Harianjogja.com, JAKARTA–Pengamat hukum dan pembangunan, Hardjuno Wiwoho mengingatkan seluruh pengurus termasuk Dewan Pengawas Badan Pengelola Investasi Daya Anagata Nusantara (BPI Danantara) dilarang rangkap jabatan.
Dengan beratnya tugas sebagai Menteri dan juga mencegah konflik kepentingan maka pengurus BPI Danantara yang merangkap jabatan sebaiknya mengundurkan diri.
Pasalnya, tanggungjawab badan baru ini sangat besar karena mengelola dana besar yakni US$20 miliar yang setara Rp360 triliun (kurs Rp16.000/US$), berasal dari program efisiensi anggaran.
BACA JUGA: Kejagung Ungkap Modus Oplos BBM dari Kasus Dugaan Korupsi di Pertamina
"Artinya apa, modalnya dari APBN. Ingat, 70 persen APBN berasal dari pajak yang dipungut dari rakyat yang hidupnya sudah ngos-ngosan. Jadi enggak main-main. Sebaiknya memang harus mundur," tegas Hardjuno di Jakarta, Selasa (25/2/2025).
Dalam UU Nomor UU No 39 Tahun 2008 tentang Kementerian Negara pasal 23.
Pasal 23 UU Kementerian Negara menyatakan, “Menteri dilarang merangkap jabatan sebagai: a. pejabat negara lainnya sesuai dengan peraturan perundang-undangan; b. komisaris atau direksi pada perusahaan negara atau perusahaan swasta; atau. c. pimpinan organisasi yang dibiayai dari Anggaran Pendapatan Belanja Negara dan/atau Anggaran Pendapatan Belanja Daerah”.

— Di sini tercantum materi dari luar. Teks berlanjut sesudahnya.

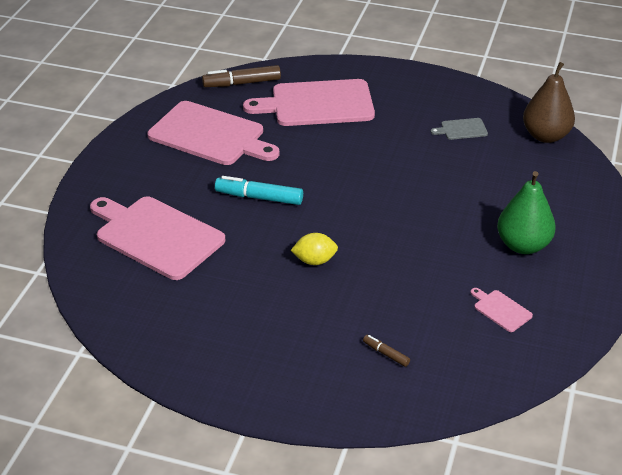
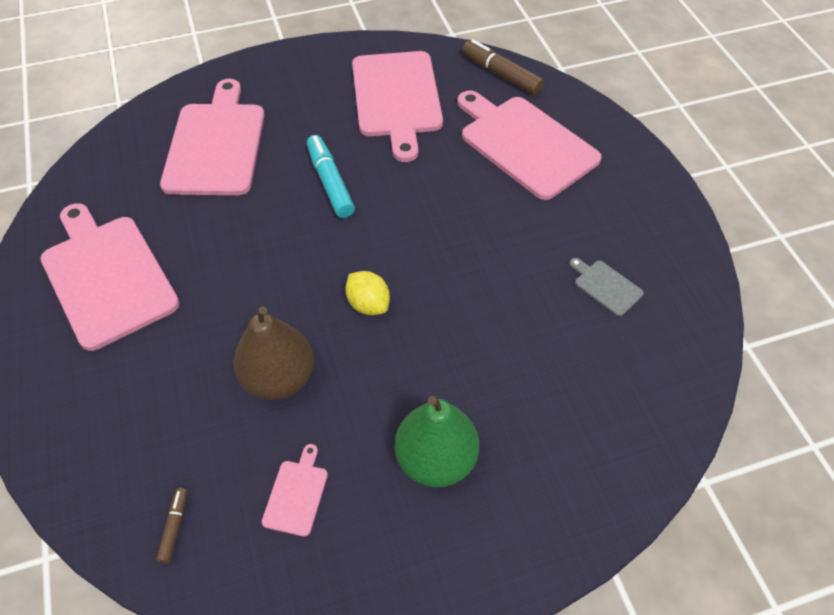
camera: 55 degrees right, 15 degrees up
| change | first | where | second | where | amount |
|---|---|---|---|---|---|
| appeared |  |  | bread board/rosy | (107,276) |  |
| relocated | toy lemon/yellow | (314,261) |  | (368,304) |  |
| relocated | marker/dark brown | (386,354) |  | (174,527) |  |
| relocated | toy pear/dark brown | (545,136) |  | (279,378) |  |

”Kalau baca UU No 39 Tahun 2008 itu dilarang menteri rangkap jabatan apapun, karena menteri jabatan public,” tegasnya.
Kandidat Doktor Universitas Airlangga (Unair) Surabaya ini, menyampaikan, desakan agar mundur ini bukan berarti meragukan kompetensi para pengurus BPI Danantara termasuk dewas.

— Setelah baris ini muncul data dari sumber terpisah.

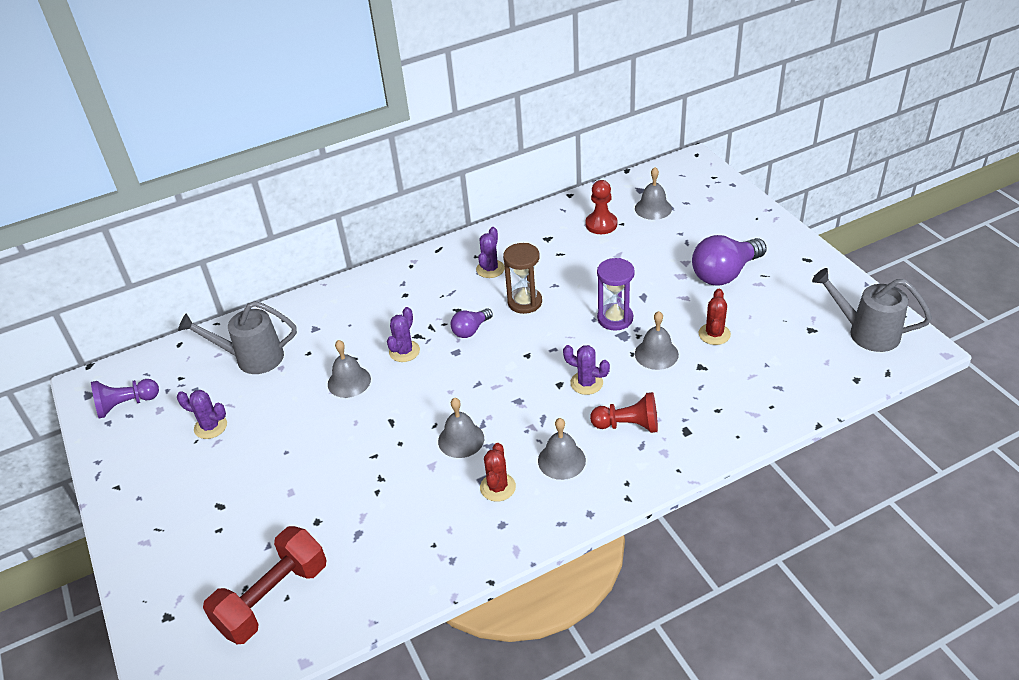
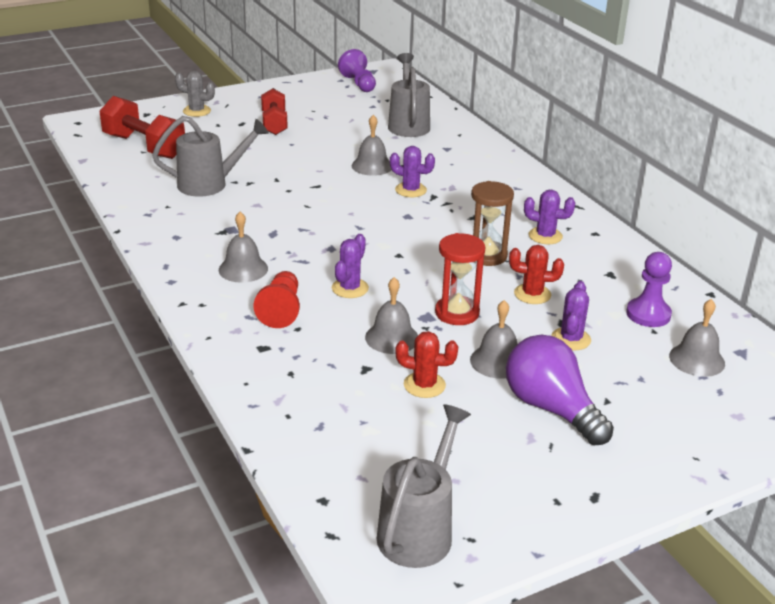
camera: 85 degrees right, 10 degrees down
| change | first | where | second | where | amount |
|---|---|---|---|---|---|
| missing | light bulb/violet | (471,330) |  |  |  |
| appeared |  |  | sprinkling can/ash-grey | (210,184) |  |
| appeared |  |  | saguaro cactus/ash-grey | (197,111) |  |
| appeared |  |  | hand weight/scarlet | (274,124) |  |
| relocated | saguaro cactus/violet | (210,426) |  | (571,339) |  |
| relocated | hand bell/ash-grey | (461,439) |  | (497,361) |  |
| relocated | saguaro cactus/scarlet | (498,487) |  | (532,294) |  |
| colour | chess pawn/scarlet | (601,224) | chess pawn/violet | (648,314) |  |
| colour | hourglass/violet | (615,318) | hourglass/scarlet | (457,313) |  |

Akan tetapi agar mereka bisa lebih fokus dalam mengelola investasi BPI Danantara bisa melahirkan profit yang berguna untuk kesejahteraan rakyat.
"Saya yakin mereka punya kompetensi tinggi. Bahkan, CEO BPI Danantara semula kan bukan Pak Rosan. Sudahlah semua orang juga tahulah. Nah, diantara orang-orang yang kompeten itu punya jabatan strategis lain. Ini yang dikhawatirkan menimbulkan conflict of interest," imbuhnya.
Dari data yang ada, beberapa pengurus BPI Danantara ini masih menjabat sebagai Menteri dan Wakil Menteri di Kabinet Merah Putih (KMP).
Mereka diantara Rosan P Roeslani (Menteri Investasi dan Hilirisasi/Kepala BKPM), Dony Oskaria (Wakil Menteri BUMN), Erick Thohir (Menteri BUMN) dan Sri Mulyani Indrawati (Menteri Keuanmgan).
"Saya kira, semua yang masih menjabat Menteri atau wamen di KMP harus mundur dong. Mulai Rosan, Donny, Erick Thohir dan Sri Mulyani harus mundur,” pintanya.
Hal ini penting agar mereka bisa fokus ke BPI Danantara.
“Sehingga negara bisa tidak bergantung kepada utang dan menciptakan lapangan kerja, menuju kesejahteraan rakyat," katanya.
Secara struktur, lanjut Hardjuno, BPI Danantara harus jelas. "Konsekuensinya itu tadi, tidak boleh rangkap jabatan. BPI Danantara ini tidak main-main, mempertaruhkan dana publik. Dari dana efisiensi anggaran yang berasal dari rakyat yang ngos-ngosan dipungut pajaknya," imbuhnya.
Dia pun mengingatkan agar audit BPI Danantara harus betul-betul konkret dan berlapis. Sebagai super holding, BPI Danantera sangat berbeda dengan Temasek atau Khazanah yang dibiayai dari profit BUMN yang dikumpulkan puluhan tahun.
Menurutnya, keberadaan Danantara bisa menjadi game changer investasi dari BUMN.
Selama ini, kata dia, investasi yang dilakukan oleh BUMN belum optimal, di mana porsi investasi BUMN masih rendah. Padahal, untuk mencapai pertumbuhan ekonomi 6 persen, diperlukan puluhan ribu triliun investasi.
Sehingga, dengan adanya Danantara, investasi dari BUMN dinilai dapat lebih banyak dan berkualitas serta berdampak kepada pertumbuhan ekonomi.